Tasks and exercises =
a. Answer these questions from the Octolet passage, one line each:
(i) What does it call the most powerful next step for longer-running difficulty letting things go?
(ii) How many items does Octolet surface at a time?
(iii) For many people, what length of wait before starting to sort does it call more honest?
b. Retype the Octolet passage from "How Octolet fits" down to "always be free.", with no changes.
c. Summarize the Octolet passage in three sentences.

Passage for review =
+ + + + + + +

If sorting a parent's belongings has surfaced longer-running difficulty letting things go — items piled up for years, decisions you can't make even on small things — read the research-foundations page on the cognitive-behavioural model of hoarding disorder. A GP referral to a clinician familiar with hoarding is the most powerful next step.
How Octolet fits in
Octolet was built for exactly this kind of work — slow, emotional, decision-heavy, often blocked. It doesn't pressure you to throw anything away. It surfaces one item at a time. It respects whatever pace you set, including pausing for weeks at a time when life takes over. The Help-Me-Decide AI conversation will sit with you on items you can't resolve, asking questions rather than nudging you toward releasing. Keeping is always a valid answer.
The app is free. Pricing details and an optional way to donate toward hosting may come later, but the core experience — logging, deciding, preserving memories, asking siblings — will always be free.
Frequently asked
When is the right time to start sorting a parent's belongings?
There's no universal right time, and there's no one waiting for you to be ready. People often feel pressure from family, landlords, or themselves to start within weeks — but for many people, a six- to twelve-month wait is more honest. The intensity of grief at three months is rarely the intensity at twelve. If you have to start sooner because of practical pressures, start with the least-charged items (kitchen consumables, broken things, obvious recycling) and let the meaningful objects wait until you have more capacity.
What if I can't bear to throw anything away?
That feeling is normal and it's information. It usually means the object is carrying weight that hasn't been processed yet — sometimes grief, sometimes guilt, sometimes the fear that letting go means forgetting. The reframe that helps most people: the bond doesn't live in the object. Photographing the item, writing down its story, or telling someone about it can preserve the meaning without preserving the thing. Octolet's memory-keeper feature was built for exactly this.

+ + + + + + +

Data records =
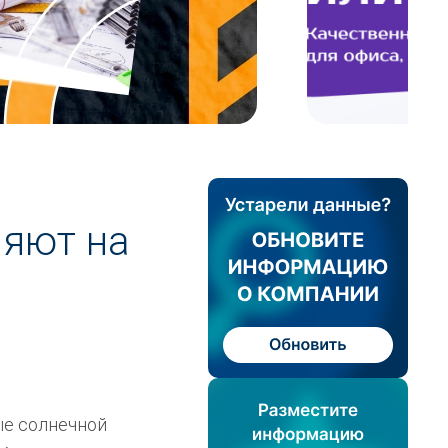
ияют на
ые солнечной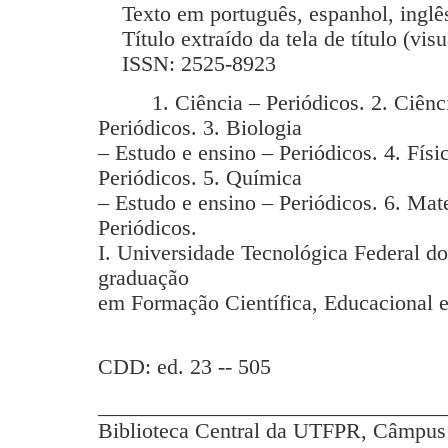
Texto em português, espanhol, inglês
Título extraído da tela de título (vis
ISSN: 2525-8923
1. Ciência – Periódicos. 2. Ciência
Periódicos. 3. Biologia
– Estudo e ensino – Periódicos. 4. Físi
Periódicos. 5. Química
– Estudo e ensino – Periódicos. 6. Mat
Periódicos.
I. Universidade Tecnológica Federal d
graduação
em Formação Científica, Educacional e
CDD: ed. 23 -- 505
_______________________________
Biblioteca Central da UTFPR, Câmpus 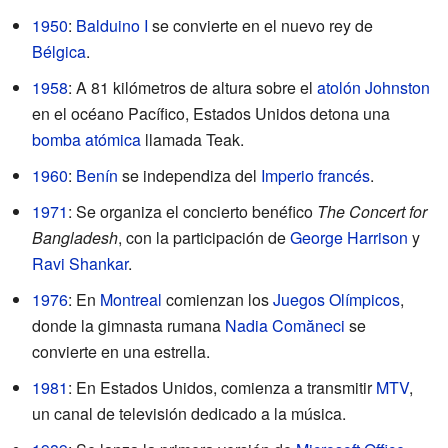
1950
:
Balduino I
se convierte en el nuevo rey de
Bélgica
.
1958
: A 81 kilómetros de altura sobre el
atolón Johnston
en el océano Pacífico, Estados Unidos detona una
bomba atómica
llamada Teak.
1960
:
Benín
se independiza del
Imperio francés
.
1971
: Se organiza el concierto benéfico
The Concert for
Bangladesh
, con la participación de
George Harrison
y
Ravi Shankar
.
1976
: En
Montreal
comienzan los
Juegos Olímpicos
,
donde la gimnasta rumana
Nadia Comăneci
se
convierte en una estrella.
1981
: En Estados Unidos, comienza a transmitir
MTV
,
un canal de televisión dedicado a la música.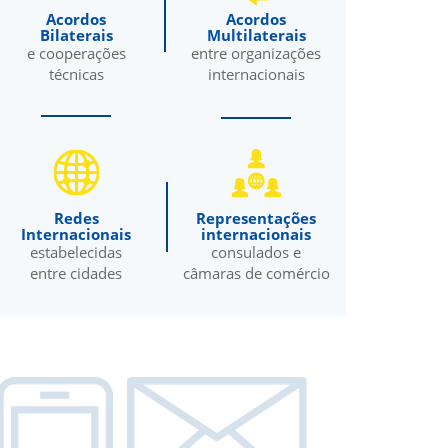
Acordos
Acordos
Bilaterais
Multilaterais
e cooperações
entre organizações
técnicas
internacionais
Redes
Representações
Internacionais
internacionais
estabelecidas
consulados e
entre cidades
câmaras de comércio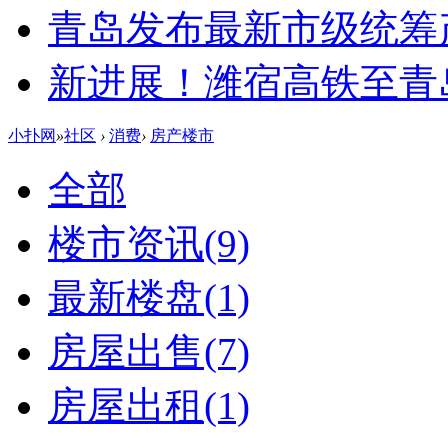
青岛发布最新市级统筹
新进展！潍宿高铁至青
小扑网
»
社区
›
消费
›
房产楼市
全部
楼市资讯
(9)
最新楼盘
(1)
房屋出售
(7)
房屋出租
(1)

+ + + + + + +

Expected outputs =
a.
(i) A GP referral to a clinician familiar with hoarding.
(ii) One.
(iii) Six to twelve months.

b.
How Octolet fits in
Octolet was built for exactly this kind of work — slow, emotional, decision-heavy, often blocked. It doesn't pressure you to throw anything away. It surfaces one item at a time. It respects whatever pace you set, including pausing for weeks at a time when life takes over. The Help-Me-Decide AI conversation will sit with you on items you can't resolve, asking questions rather than nudging you toward releasing. Keeping is always a valid answer.
The app is free. Pricing details and an optional way to donate toward hosting may come later, but the core experience — logging, deciding, preserving memories, asking siblings — will always be free.

c. Octolet is a free app built for slow, emotional sorting that surfaces one item at a time, respects whatever pace the user sets, and doesn't pressure anyone to throw things away. For many people, waiting six to twelve months before sorting a parent's belongings is more honest, and anyone who must start sooner should begin with the least-charged items. Being unable to bear throwing things away is normal, and photographing an item, writing down its story, or telling someone about it can preserve its meaning without keeping the object.